The scientists used data from early March when Egypt officially had three cases of the virus, meaning the numbers are now likely higher. Khaled Megahead, the spokesman for Egypt’s ministry of health, did not respond to requests for comment.
Egypt has an overwhelmingly young population, meaning that fewer people will display serious symptoms of Covid-19. Many say privately they would opt to self-isolate if they contracted the virus, reluctant to surrender to a government that has quarantined people in a remote area close to the Libyan border, and detained doctors in the past.
“So far the testing process is very central. It is based on the scenario of if someone suspects that he is sick, he goes to certain places,” said a doctor at one hospital in Matariya, who asked not to be named.
Two doctors in Luxor dismissed the idea they could have overlooked cases, despite tourists leaving the city and reporting symptoms on returning home.

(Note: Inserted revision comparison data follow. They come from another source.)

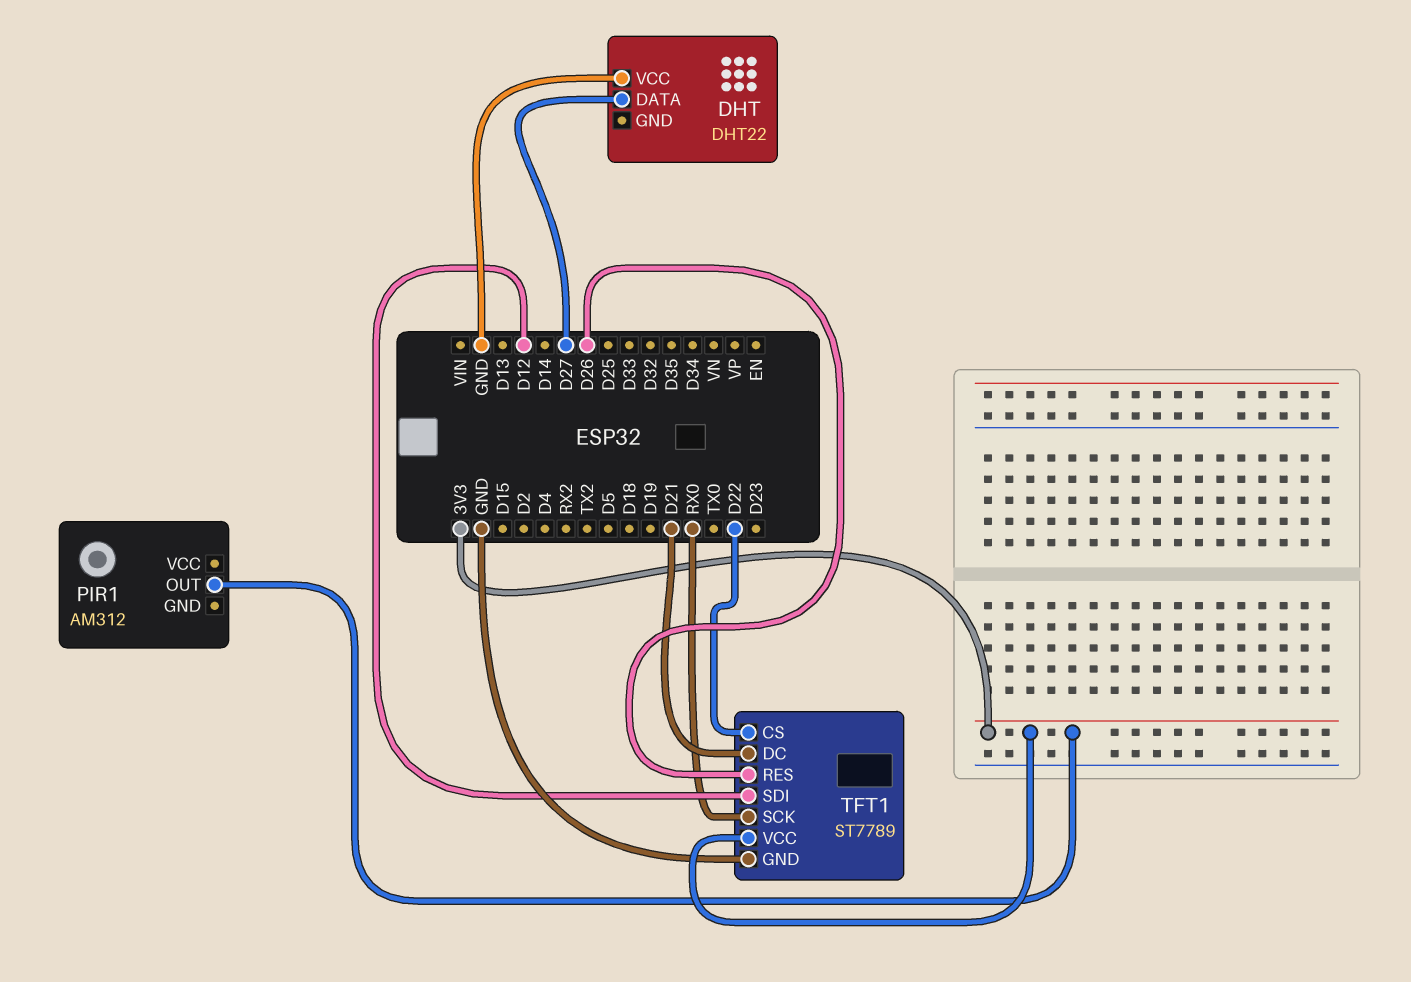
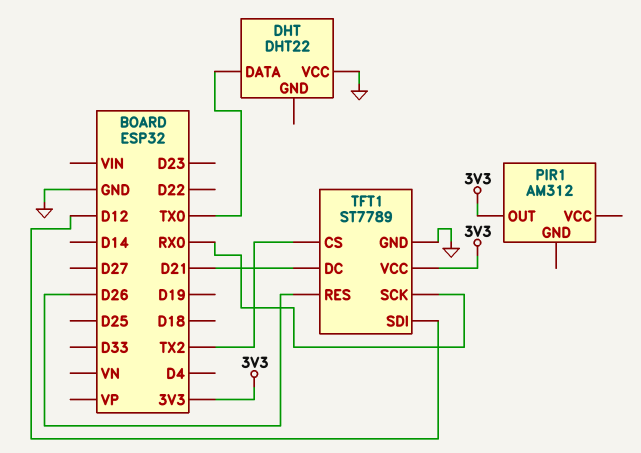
DHT pin DATA: D27 -> TX0
TFT1 pin CS: D22 -> TX2

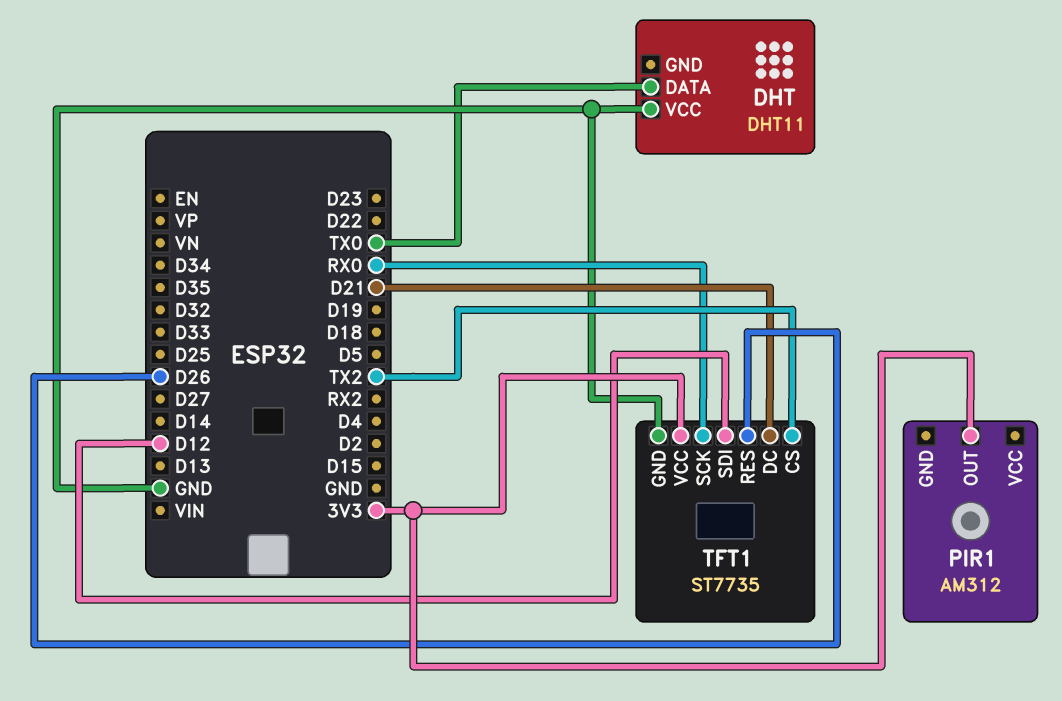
DHT: DHT22 -> DHT11
TFT1: ST7789 -> ST7735

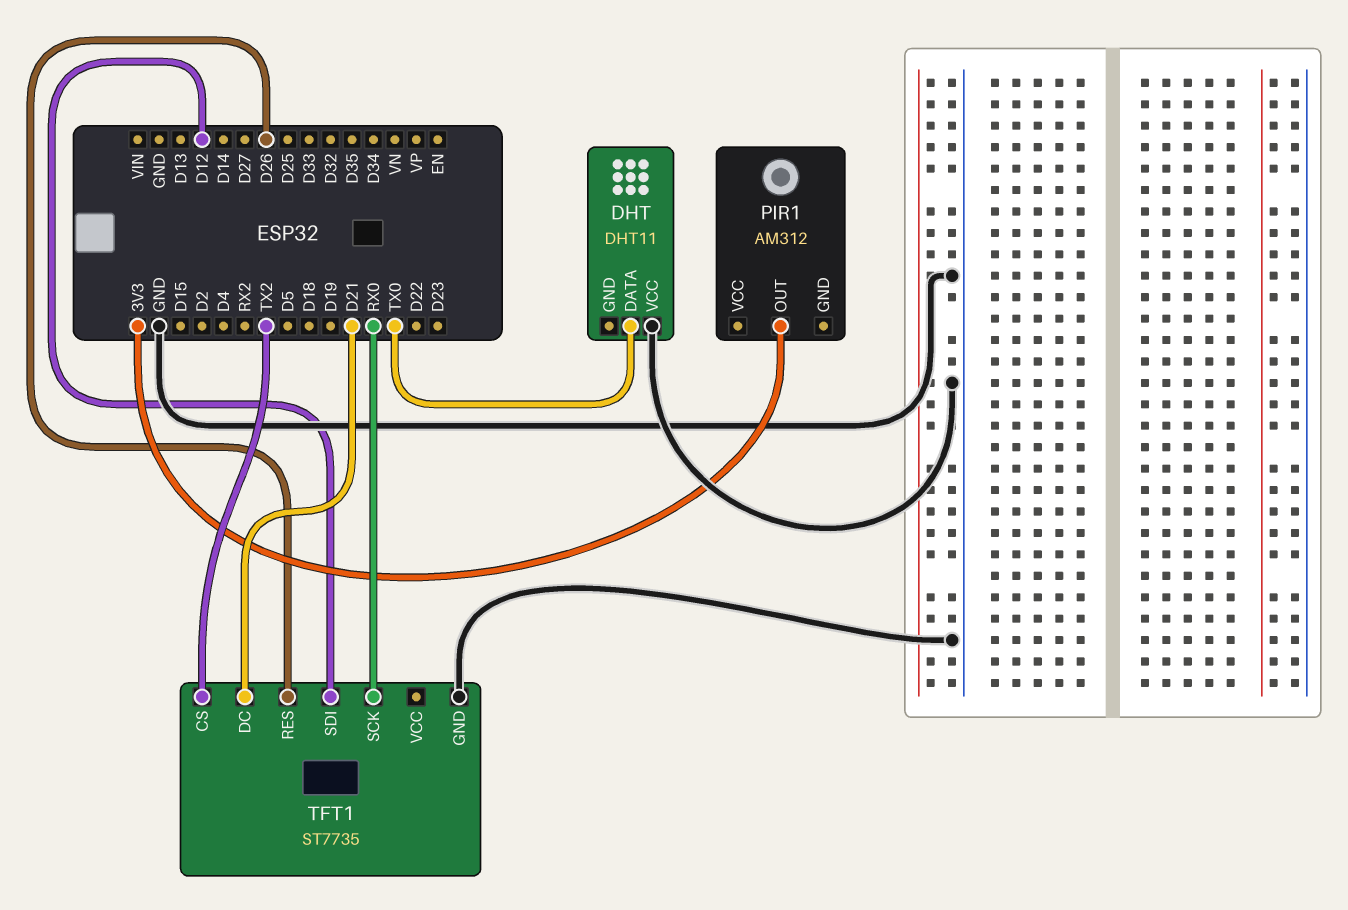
TFT1 pin VCC: 3V3 -> none

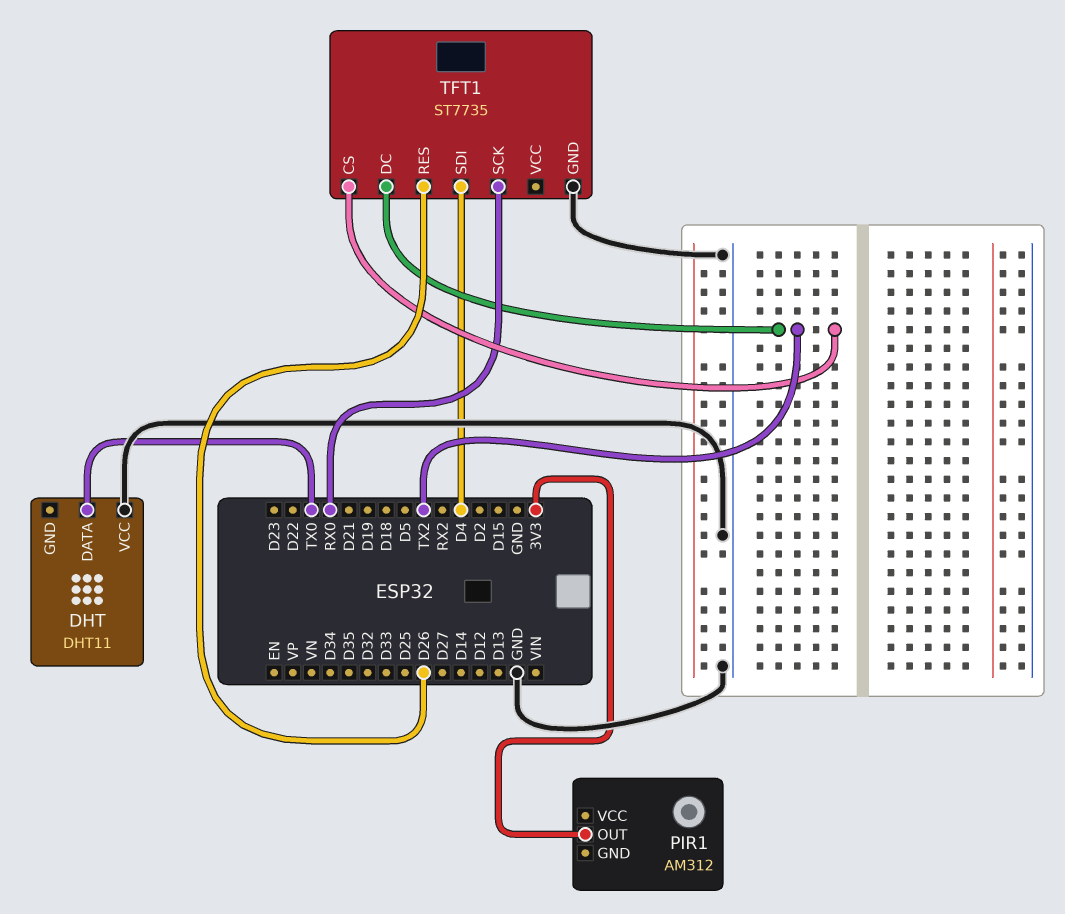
TFT1 pin DC: D21 -> TX2
TFT1 pin SDI: D12 -> D4

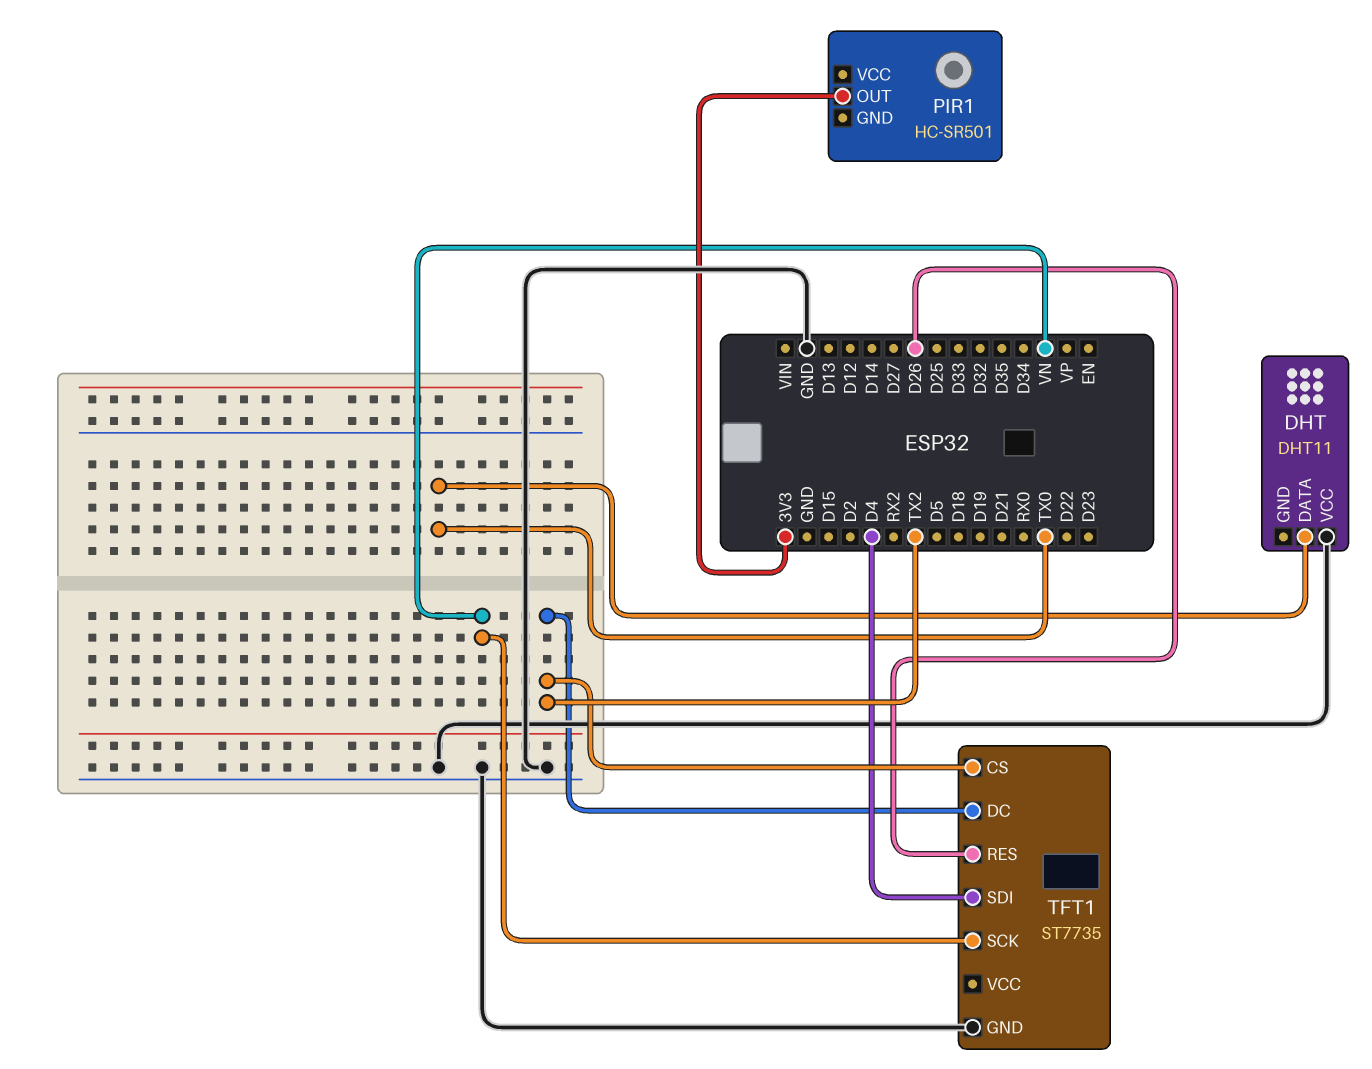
PIR1: AM312 -> HC-SR501
TFT1 pin SCK: RX0 -> VN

“There is no country in the world that can test the entire population,” said one, who screened passengers on the Asara last Friday and gave his name only as Bakry. Yet examples worldwide show that widespread testing is essential to understanding and fighting the highly contagious virus.
“There are specific symptoms and guidelines about how many and whom we have to test,” he said, adding that nine further cruise ships were tested on 6 March alongside the Asara. A German tourist on board the Hapi 5 Nile cruiser who was transported from Luxor to Hurghada hospital that day died two days later. Other passengers quarantined on board tested negative, and the cruise continued.
“We didn’t see people coming to the hospitals with symptoms. It doesn’t look like China, where people are falling down in the street,” said Islam Asery, a surgeon at Luxor International hospital. He stressed that he found official figures credible, and viewed honesty as a patriotic act. Still, he said, “Sharing information is sometimes seen as political because it’s attached to income coming from tourism. Our government and all of us dealing with this are being careful.”
Sherbiny, a hotel worker in Luxor, said officials arrived at his place of work at 6am on 9 March for tests. “The medical team entered with full protective gear and masks and took blood samples,” he said. “But they were accompanied by plain-clothed policemen,” he added, meaning that security officials who often move about the city remained unprotected.
Egypt has a population of 100 million people, where 95% live on roughly 5% of the land, a challenge for practising social distancing. The government has taken steps to handle the problem, including shortening prayer times and announcing a £5.2bn fund to combat the “consequences of the virus”. But it has also sought to control the narrative, even as nearby countries banned entry from Egypt.
Doctors and pharmacists who spoke with the Guardian doubted that Egypt’s public healthcare system is prepared for the impact of Covid-19. Pharmacists, often many Egyptians’ first choice for medical advice, said many fear being diagnosed.
“I saw a couple of cases, where people come with cold symptoms, and they are afraid to say that they suspect it’s coronavirus,” said one operating in Cairo who declined to give his name. “Since there is no manual or information from the authorities on what to do if you are around someone with symptoms, lots of people just take doses of antibiotics, so they are stable for a couple of days. Then they get sick again.”